Dataset extract:
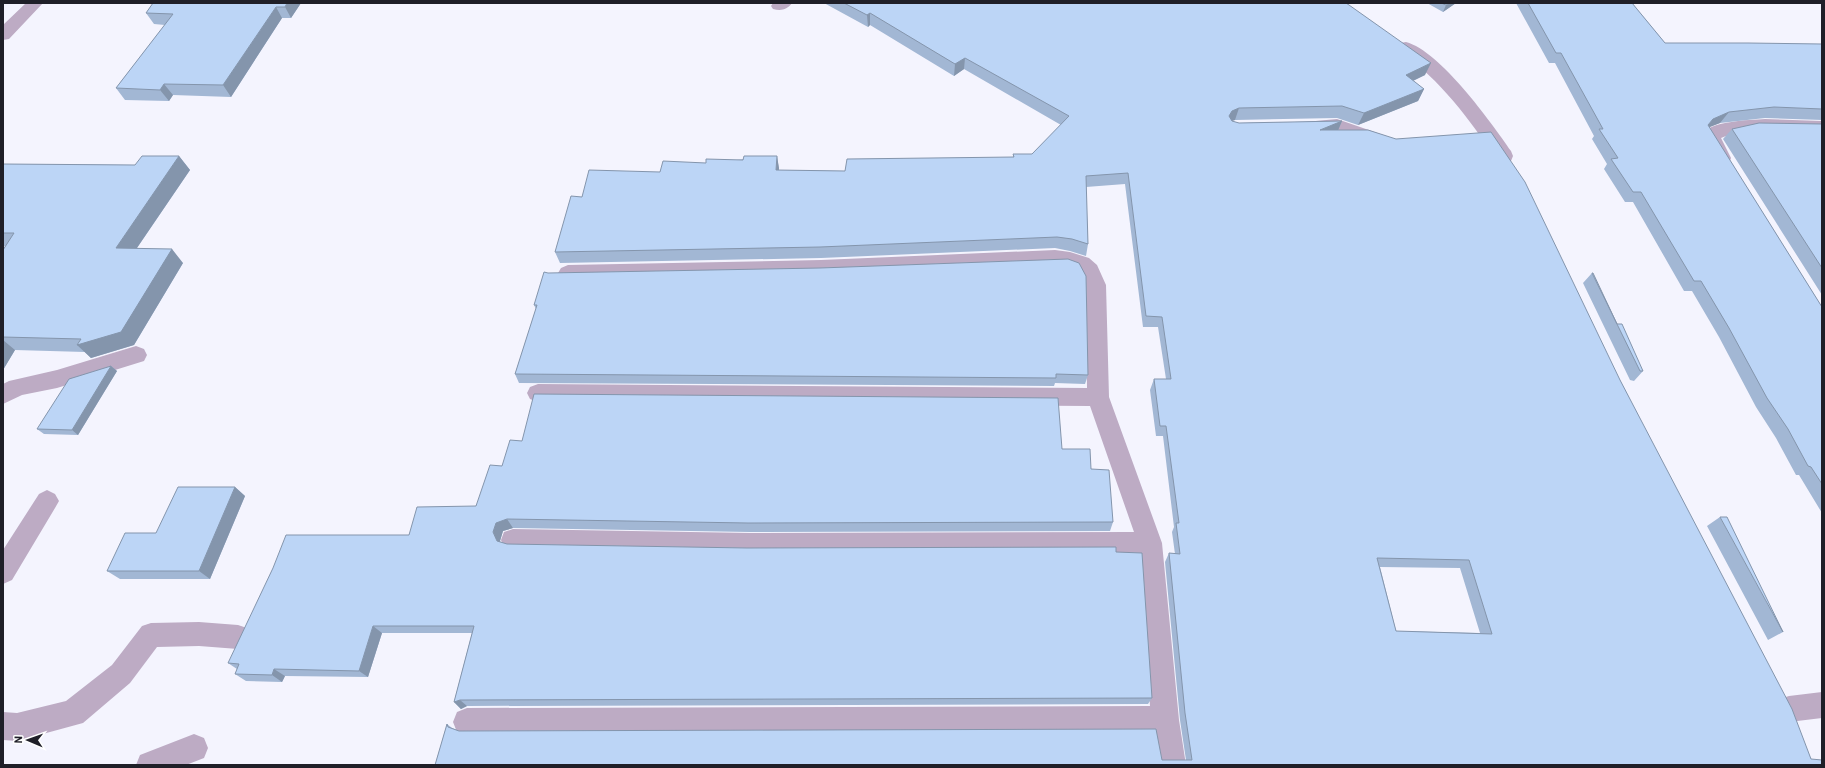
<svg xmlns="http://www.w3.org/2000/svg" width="1825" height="768" font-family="Barlow,sans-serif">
<rect width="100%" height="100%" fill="#f4f4fe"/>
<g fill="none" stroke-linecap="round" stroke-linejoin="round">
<!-- minor -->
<path fill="#bdabc4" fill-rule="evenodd" d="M26,3H43L9,39L3,40V25Z
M773,3H792C787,10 781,11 773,9L771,6Z
M1406,42C1440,51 1491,122 1511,151L1513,156L1511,161L1504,162L1497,161C1470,119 1441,81 1400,51L1398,47L1400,43Z
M1337,119L1386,136L1389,140L1386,144L1380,146L1336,131L1311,132L1305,130L1302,126L1305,122Z
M1765,119L1822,121V133L1765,131L1726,136L1721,138L1731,158L1729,163L1722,164L1715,163L1701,135C1709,121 1749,120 1765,119Z
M1055,250L1070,252L1089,258L1097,265L1106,285L1109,397L1162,543L1179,720L1186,765H1158L1153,734L467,736L457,732L453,722L457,712L467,708L1150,706L1139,554L750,555L513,551L504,548L501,540L504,532L513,529L750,533L1134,532L1090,406L538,402L530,399L527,393L530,387L538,384L1087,388L1086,285C1079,267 1073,267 1055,266L821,276L568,281L561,278L558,273L561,268L568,265L821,260Z
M136,346L144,349L147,355L144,361L57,388L22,395L3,404V384L9,381L57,370Z
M47,490L55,494L59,501L55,508L12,580L3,584V550L39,494Z
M199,622L238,625L247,628L251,637L247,646L238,649L199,646L157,647L130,683L83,723L17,741L3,740V712L17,713L66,701L112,665L142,626L151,623Z
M1822,692V718L1789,722L1779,719L1776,709L1779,699L1789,696Z
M194,734L204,738L208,748L204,758L186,765H136L140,755Z"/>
</g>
<!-- wall -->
<path fill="#a2b7d4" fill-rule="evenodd" d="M153,3H301L291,18H282L231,97L173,95L169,101L125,100L116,88L165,25L154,24L146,13Z
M824,3H1346L1425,75L1413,81L1424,89L1418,101L1358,125L1337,118L1235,120L1232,121L1239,123L1342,121L1338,130L1620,380L1811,759L435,765L447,724L452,728L459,731L1162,760H1186L1180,720L1165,562L1169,553L1175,554L1172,532L1174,527L1163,436H1156L1150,390L1154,379H1166L1158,327H1143L1125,184L1086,187L1088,244L1086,256L1070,251L1055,248L821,258L560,263L555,252L582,197L660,172L706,163L777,156L779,170L845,171L1013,157V154H1032L1061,125L964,69L954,76L870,25L868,27ZM1380,567L1460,568L1480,633L1396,631Z
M1427,3H1456L1443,12Z
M1516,3H1632L1665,43L1822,44V120L1765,118L1720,123L1709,127L1822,307V513L1799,475H1796L1776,438L1756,407L1719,337L1692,291H1684L1633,202H1625L1604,169L1607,164L1592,139L1594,136L1555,63H1549Z
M1822,124V295L1723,139L1732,129Z
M179,156L190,170L137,248L183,263L134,345L91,358L85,352L15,350L3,370V250L5,246H3V164L135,165Z
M548,273L1088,375L1085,384L1055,383L1054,386L519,383L515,374L536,309L534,305Z
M1592,273L1617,324L1643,371L1634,381L1630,380L1583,283Z
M111,366L117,371L78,435L44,434L37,429Z
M1062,449L1091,469L1113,522L1110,531L750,532L513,528L503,531L500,541V542L507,544L747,548L1116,552L1152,698L1148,704L467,706L461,709L454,702L472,633H382L368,677L285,676L282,682L246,681L235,674L237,669L228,663L409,535L476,506L502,466Z
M235,487L245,496L210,579H120L107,571Z
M1720,517L1783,632L1768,640L1707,526Z"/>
<!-- shaded-wall -->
<path fill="#8495ac" d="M287,3H301L291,18L285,7Z
M1450,3H1456L1443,12L1446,5Z
M276,7L282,18L231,97L223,85Z
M870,13V25L868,27L867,15Z
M965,58L964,69L954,76L955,64Z
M1431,63L1425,75L1400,87L1406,75Z
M164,84L173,95L169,101L160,90Z
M1424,89L1418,101L1358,125L1364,113Z
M1239,108L1235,120L1228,122L1229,116L1232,111Z
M1729,112L1720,123L1705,129L1713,119Z
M1342,121L1337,133L1320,130Z
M179,156L190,170L128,261L116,248Z
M777,156L779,168L778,181L776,170Z
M172,249L183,263L134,345L91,358L77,345Z
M3,340L15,350L3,370Z
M111,366L117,371L78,435L72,430Z
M235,487L245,496L210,579L199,571Z
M507,519L513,528L503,531L500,541L504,549L497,541L493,532L496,523Z
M373,626L382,633L368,677L359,671Z
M274,669L285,676L282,682L272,675Z
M460,700L467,706L461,709L454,702Z"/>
<!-- building -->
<path fill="#bcd5f6" stroke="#8495ac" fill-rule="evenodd" d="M153,3H287L285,7H276L223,85L164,84L160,90L116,88L173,14L146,13Z
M844,3H1346L1349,5L1431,63L1406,75L1424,89L1364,113L1342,106L1239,108L1232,111L1229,116L1232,121L1239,123L1341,121H1342L1320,130H1368L1396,139L1491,132L1525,182L1620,380L1792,709L1811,759L1822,760V765H435L447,724L448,727L459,731L1156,729L1162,760H1192L1185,713L1169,553L1180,554L1176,523H1179L1166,426H1160L1154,379H1171L1162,317L1146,316L1128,173L1086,176L1088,244L1072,239L1057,237L820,247L555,252L571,196L582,197L589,170L660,172L663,161L706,163V159L743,160L744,156H777L776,170L845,171L847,159L1014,157L1013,154H1032L1069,116L965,58L955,64L870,13L867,15ZM1377,558L1469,560L1492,634L1396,631Z
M1441,3H1450L1446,5Z
M1528,3H1632L1665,43H1748L1822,44V109L1774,107L1729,112L1713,119L1708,125L1822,307V484L1811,467L1808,466L1788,429L1767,398L1729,328L1701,281H1694L1641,192H1633L1611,159L1618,158L1599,129H1603L1561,53H1556Z
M1759,123L1822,124V268L1732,129Z
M142,156H179L116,248L172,249L121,332L77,345L81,339L3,337V250L14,233H3V164L135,165Z
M1068,259L1079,263L1086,276L1088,375L1056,374V378L515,374L537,305H534L544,272L548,273L820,268Z
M1592,273H1593L1617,324H1622L1643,371H1640Z
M111,366L72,430L37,429L69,379Z
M534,394L1058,398L1062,449H1090L1091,469L1109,470L1113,522L748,523L507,519L496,523L493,532L497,541L507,544L747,548L1116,547V552L1142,553L1152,698L460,700L454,702L474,626H373L359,671L274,669L272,675L235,674L239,664L228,663L273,568L286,535H409L417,507L476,506L490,465L502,466L510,440L522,441Z
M178,487H235L199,571H107L125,533H156Z
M1720,517H1727L1783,632Z"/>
<!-- border -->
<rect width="1825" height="768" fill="none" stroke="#1f1f28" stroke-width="8"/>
<!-- north arrow -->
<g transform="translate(28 740) rotate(272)" stroke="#ffffff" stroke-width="3" paint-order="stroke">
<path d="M0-3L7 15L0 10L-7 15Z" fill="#1f1f28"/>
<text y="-6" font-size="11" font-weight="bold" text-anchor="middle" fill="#1f1f28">N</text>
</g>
</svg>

Work instructions: Retype, without changes, the lines from the line holding "M111,366L72,430L37,429L69,379Z" to the end of the data, both ends included.

Result of this exercise:
M111,366L72,430L37,429L69,379Z
M534,394L1058,398L1062,449H1090L1091,469L1109,470L1113,522L748,523L507,519L496,523L493,532L497,541L507,544L747,548L1116,547V552L1142,553L1152,698L460,700L454,702L474,626H373L359,671L274,669L272,675L235,674L239,664L228,663L273,568L286,535H409L417,507L476,506L490,465L502,466L510,440L522,441Z
M178,487H235L199,571H107L125,533H156Z
M1720,517H1727L1783,632Z"/>
<!-- border -->
<rect width="1825" height="768" fill="none" stroke="#1f1f28" stroke-width="8"/>
<!-- north arrow -->
<g transform="translate(28 740) rotate(272)" stroke="#ffffff" stroke-width="3" paint-order="stroke">
<path d="M0-3L7 15L0 10L-7 15Z" fill="#1f1f28"/>
<text y="-6" font-size="11" font-weight="bold" text-anchor="middle" fill="#1f1f28">N</text>
</g>
</svg>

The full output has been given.